Grande prêmio da cultura afro do Rio acontece dia 11

11 iniciativas serão premiadas em sete categorias que vão desde promoção da cultura à mídia e comunicação

Fotos: Tássia di Carvalho

Por Tássia di Carvalho

Em meio a inúmeros casos de intolerância religiosa no Rio de Janeiro, o Prêmio Osé Mimo 2017 vem na contramão do preconceito, reconhecendo os principais agentes que promovam a Cultura afro-brasileira e combatam a discriminação e  racismo. O evento acontecerá no dia 11 de outubro, a partir das 18h, no Teatro Carlos Gomes (Praça Tiradentes, s/n). O prêmio será apresentado pelo jornalista e pesquisador Marcelo Reis e pela atriz Bianca Lima, com participação do ator Milton Filho.

A companhia CorpoAfro, coreografada por Eliete Miranda fará apresentação especial ao som da Orquestra de Atabaques, regida por Natanael Souza. A iniciativa conta com o apoio da Prefeitura do Rio de Janeiro, através da Secretaria Municipal de Cultura.

Fotos: Tássia di Carvalho

A Ialorixá Mãe Beata de Iemanjá, falecida no dia 27 de maio deste ano, será exaltada por sua trajetória cultural, política e religiosa. Como o Orixá Xangô é o grande patrono do prêmio, esse ano a companhia de dança Corpafro, através da coreógrafa Eliete Miranda trará nas performances as os orixás femininos conhecidos como Iyabas Iansã, Obá e Oxum, esposas do deus da justiça. A energia feminina regerá todo o tom artístico da premiação, com direção artística de Fábio e Rodrigo França.
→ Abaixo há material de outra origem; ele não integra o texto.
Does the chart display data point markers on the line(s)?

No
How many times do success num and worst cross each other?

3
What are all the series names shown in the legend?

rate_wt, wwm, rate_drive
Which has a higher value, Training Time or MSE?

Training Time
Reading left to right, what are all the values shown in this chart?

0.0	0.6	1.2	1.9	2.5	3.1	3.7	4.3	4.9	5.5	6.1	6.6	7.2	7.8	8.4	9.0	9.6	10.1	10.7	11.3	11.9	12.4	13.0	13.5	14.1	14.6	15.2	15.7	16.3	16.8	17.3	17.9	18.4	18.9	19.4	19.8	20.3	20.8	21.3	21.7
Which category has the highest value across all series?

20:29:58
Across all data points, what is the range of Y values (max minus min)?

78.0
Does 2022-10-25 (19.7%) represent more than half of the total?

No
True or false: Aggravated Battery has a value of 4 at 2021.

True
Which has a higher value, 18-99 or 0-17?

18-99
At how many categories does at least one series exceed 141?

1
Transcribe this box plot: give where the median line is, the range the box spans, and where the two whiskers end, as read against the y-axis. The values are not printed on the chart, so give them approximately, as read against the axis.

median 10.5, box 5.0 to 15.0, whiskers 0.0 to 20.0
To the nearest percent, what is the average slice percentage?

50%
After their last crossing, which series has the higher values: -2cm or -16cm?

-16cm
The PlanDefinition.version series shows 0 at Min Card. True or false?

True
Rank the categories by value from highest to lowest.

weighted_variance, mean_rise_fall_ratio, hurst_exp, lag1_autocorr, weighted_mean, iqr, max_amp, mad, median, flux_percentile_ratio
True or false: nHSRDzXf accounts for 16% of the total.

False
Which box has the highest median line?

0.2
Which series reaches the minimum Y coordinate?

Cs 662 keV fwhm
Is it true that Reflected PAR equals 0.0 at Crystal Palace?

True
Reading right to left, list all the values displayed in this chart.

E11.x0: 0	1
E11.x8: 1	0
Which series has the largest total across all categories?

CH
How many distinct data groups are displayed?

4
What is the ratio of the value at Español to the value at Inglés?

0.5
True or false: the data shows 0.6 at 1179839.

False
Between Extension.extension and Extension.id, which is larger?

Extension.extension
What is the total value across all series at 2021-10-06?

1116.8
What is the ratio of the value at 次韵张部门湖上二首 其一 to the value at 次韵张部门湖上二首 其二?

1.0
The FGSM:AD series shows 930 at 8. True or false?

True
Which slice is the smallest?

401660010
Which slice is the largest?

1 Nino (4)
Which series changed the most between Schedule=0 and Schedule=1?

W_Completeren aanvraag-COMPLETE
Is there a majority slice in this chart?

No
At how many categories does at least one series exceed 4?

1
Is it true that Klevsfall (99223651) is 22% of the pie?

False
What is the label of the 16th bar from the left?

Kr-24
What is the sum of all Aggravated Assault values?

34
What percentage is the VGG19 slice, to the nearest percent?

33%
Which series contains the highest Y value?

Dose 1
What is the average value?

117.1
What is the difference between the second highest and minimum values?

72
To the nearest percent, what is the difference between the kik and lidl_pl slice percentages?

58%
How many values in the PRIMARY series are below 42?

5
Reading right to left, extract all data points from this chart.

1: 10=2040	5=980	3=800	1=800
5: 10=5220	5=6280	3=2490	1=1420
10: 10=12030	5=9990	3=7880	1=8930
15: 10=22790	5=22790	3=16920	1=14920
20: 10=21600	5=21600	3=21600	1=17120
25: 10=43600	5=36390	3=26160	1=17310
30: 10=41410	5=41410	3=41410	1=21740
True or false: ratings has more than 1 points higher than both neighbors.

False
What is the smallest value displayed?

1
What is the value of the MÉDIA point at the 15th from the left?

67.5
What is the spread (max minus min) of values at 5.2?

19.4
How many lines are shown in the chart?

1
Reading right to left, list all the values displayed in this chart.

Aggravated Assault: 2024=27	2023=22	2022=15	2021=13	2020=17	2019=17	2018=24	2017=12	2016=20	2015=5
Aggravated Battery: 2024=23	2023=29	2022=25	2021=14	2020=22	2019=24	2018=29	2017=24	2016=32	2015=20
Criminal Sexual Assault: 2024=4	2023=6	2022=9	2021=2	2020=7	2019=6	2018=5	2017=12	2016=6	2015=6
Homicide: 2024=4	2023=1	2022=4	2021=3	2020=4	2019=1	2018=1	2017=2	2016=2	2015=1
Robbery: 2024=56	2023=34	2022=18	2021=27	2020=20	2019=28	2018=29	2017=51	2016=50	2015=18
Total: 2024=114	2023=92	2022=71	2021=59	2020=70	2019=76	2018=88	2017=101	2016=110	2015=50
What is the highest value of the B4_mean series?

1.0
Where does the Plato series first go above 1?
Onze organizações da sociedade civil, coletivos ou pessoas físicas serão premiados em sete categorias: Promoção da Cultura; Manutenção do Patrimônio Material e Imaterial; Proteção dos Direitos; Respeito entre as Religiões; Serviço Social e Ações de Sustentabilidade; Mídia e Comunicação; e Combate ao Racismo e Discriminação. Os indicados só saberão o resultado no dia do evento.

O Prêmio Ose Mimo fará uma ligação entre o passado e o futuro. Será uma grande festa em exaltação à ancestralidade africana. O presente e o futuro gratos e reverenciando o passado. Se hoje cultuar alguma religião de matriz africana é um ato de resistência, imagina para aqueles que construíram um grande legado religioso. Não se solidifica uma cultura sem olhar para a história de um povo, de uma nação. Acrescentando com uma grande homenagem ao empoderamento feminino.

 

Sobre o Prêmio Ose Mimo 2017

Organizado pelo coletivo homônimo ao prêmio, Osé Mimọ significa machado sagrado, e foi idealizado por quatro casas de religiões de matriz africana: Ilé Aşé Efón, liderada pelo Babalorişa Elias d’ Iansã; Ilé Aşé Oiyá Iyá Mí, da Iyalorişa Rita d’ Oiyá; Ilé Aşé Oiyá Tolore Osun, da Iyalorişa Neném d’ Iansã; e Ilé Aşé Omin Odara, do Babalorişa Carlinhos d’ Oşaguian. O prêmio e o coletivo buscam contribuir com a preservação da diversidade étnica e cultural do país, através da promoção, reconhecimento e valorização de atores que colaboram para a promoção e salvaguarda da cultura, o respeito entre as religiões, com ações de visibilidade e de manutenção do patrimônio e a proteção dos direitos difusos ou coletivos.

 

Serviço

O Prêmio Osé Mimo 2017 acontecerá no dia 11 de outubro, a partir das 18h, no Teatro Carlos Gomes (Praça Tiradentes, s/n, Centro).